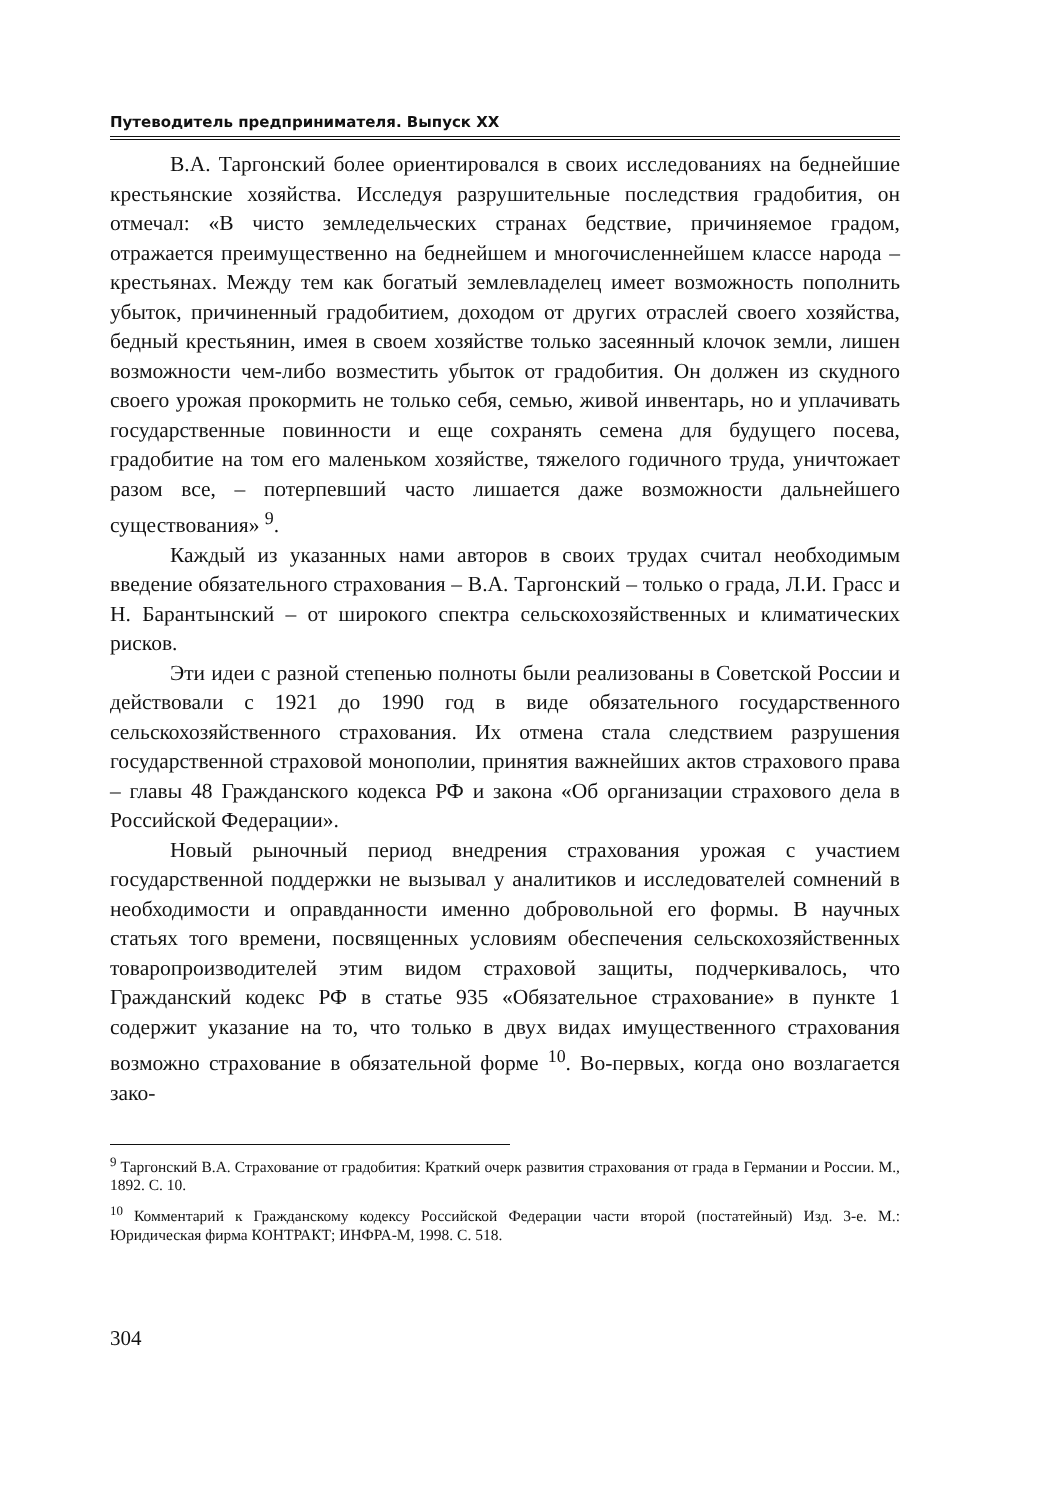Путеводитель предпринимателя. Выпуск XX
В.А. Таргонский более ориентировался в своих исследованиях на беднейшие крестьянские хозяйства. Исследуя разрушительные последствия градобития, он отмечал: «В чисто земледельческих странах бедствие, причиняемое градом, отражается преимущественно на беднейшем и многочисленнейшем классе народа – крестьянах. Между тем как богатый землевладелец имеет возможность пополнить убыток, причиненный градобитием, доходом от других отраслей своего хозяйства, бедный крестьянин, имея в своем хозяйстве только засеянный клочок земли, лишен возможности чем-либо возместить убыток от градобития. Он должен из скудного своего урожая прокормить не только себя, семью, живой инвентарь, но и уплачивать государственные повинности и еще сохранять семена для будущего посева, градобитие на том его маленьком хозяйстве, тяжелого годичного труда, уничтожает разом все, – потерпевший часто лишается даже возможности дальнейшего существования» <sup>9</sup>.
Каждый из указанных нами авторов в своих трудах считал необходимым введение обязательного страхования – В.А. Таргонский – только о града, Л.И. Грасс и Н. Барантынский – от широкого спектра сельскохозяйственных и климатических рисков.
Эти идеи с разной степенью полноты были реализованы в Советской России и действовали с 1921 до 1990 год в виде обязательного государственного сельскохозяйственного страхования. Их отмена стала следствием разрушения государственной страховой монополии, принятия важнейших актов страхового права – главы 48 Гражданского кодекса РФ и закона «Об организации страхового дела в Российской Федерации».
Новый рыночный период внедрения страхования урожая с участием государственной поддержки не вызывал у аналитиков и исследователей сомнений в необходимости и оправданности именно добровольной его формы. В научных статьях того времени, посвященных условиям обеспечения сельскохозяйственных товаропроизводителей этим видом страховой защиты, подчеркивалось, что Гражданский кодекс РФ в статье 935 «Обязательное страхование» в пункте 1 содержит указание на то, что только в двух видах имущественного страхования возможно страхование в обязательной форме <sup>10</sup>. Во-первых, когда оно возлагается зако-
<sup>9</sup> Таргонский В.А. Страхование от градобития: Краткий очерк развития страхования от града в Германии и России. М., 1892. С. 10.
<sup>10</sup> Комментарий к Гражданскому кодексу Российской Федерации части второй (постатейный) Изд. 3-е. М.: Юридическая фирма КОНТРАКТ; ИНФРА-М, 1998. С. 518.
304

# # #

**REQUEST**
An exact copy of every line above, minus the pictures, is the required output.

**WRITTEN SOLUTION**
Путеводитель предпринимателя. Выпуск XX
В.А. Таргонский более ориентировался в своих исследованиях на беднейшие крестьянские хозяйства. Исследуя разрушительные последствия градобития, он отмечал: «В чисто земледельческих странах бедствие, причиняемое градом, отражается преимущественно на беднейшем и многочисленнейшем классе народа – крестьянах. Между тем как богатый землевладелец имеет возможность пополнить убыток, причиненный градобитием, доходом от других отраслей своего хозяйства, бедный крестьянин, имея в своем хозяйстве только засеянный клочок земли, лишен возможности чем-либо возместить убыток от градобития. Он должен из скудного своего урожая прокормить не только себя, семью, живой инвентарь, но и уплачивать государственные повинности и еще сохранять семена для будущего посева, градобитие на том его маленьком хозяйстве, тяжелого годичного труда, уничтожает разом все, – потерпевший часто лишается даже возможности дальнейшего существования» <sup>9</sup>.
Каждый из указанных нами авторов в своих трудах считал необходимым введение обязательного страхования – В.А. Таргонский – только о града, Л.И. Грасс и Н. Барантынский – от широкого спектра сельскохозяйственных и климатических рисков.
Эти идеи с разной степенью полноты были реализованы в Советской России и действовали с 1921 до 1990 год в виде обязательного государственного сельскохозяйственного страхования. Их отмена стала следствием разрушения государственной страховой монополии, принятия важнейших актов страхового права – главы 48 Гражданского кодекса РФ и закона «Об организации страхового дела в Российской Федерации».
Новый рыночный период внедрения страхования урожая с участием государственной поддержки не вызывал у аналитиков и исследователей сомнений в необходимости и оправданности именно добровольной его формы. В научных статьях того времени, посвященных условиям обеспечения сельскохозяйственных товаропроизводителей этим видом страховой защиты, подчеркивалось, что Гражданский кодекс РФ в статье 935 «Обязательное страхование» в пункте 1 содержит указание на то, что только в двух видах имущественного страхования возможно страхование в обязательной форме <sup>10</sup>. Во-первых, когда оно возлагается зако-
<sup>9</sup> Таргонский В.А. Страхование от градобития: Краткий очерк развития страхования от града в Германии и России. М., 1892. С. 10.
<sup>10</sup> Комментарий к Гражданскому кодексу Российской Федерации части второй (постатейный) Изд. 3-е. М.: Юридическая фирма КОНТРАКТ; ИНФРА-М, 1998. С. 518.
304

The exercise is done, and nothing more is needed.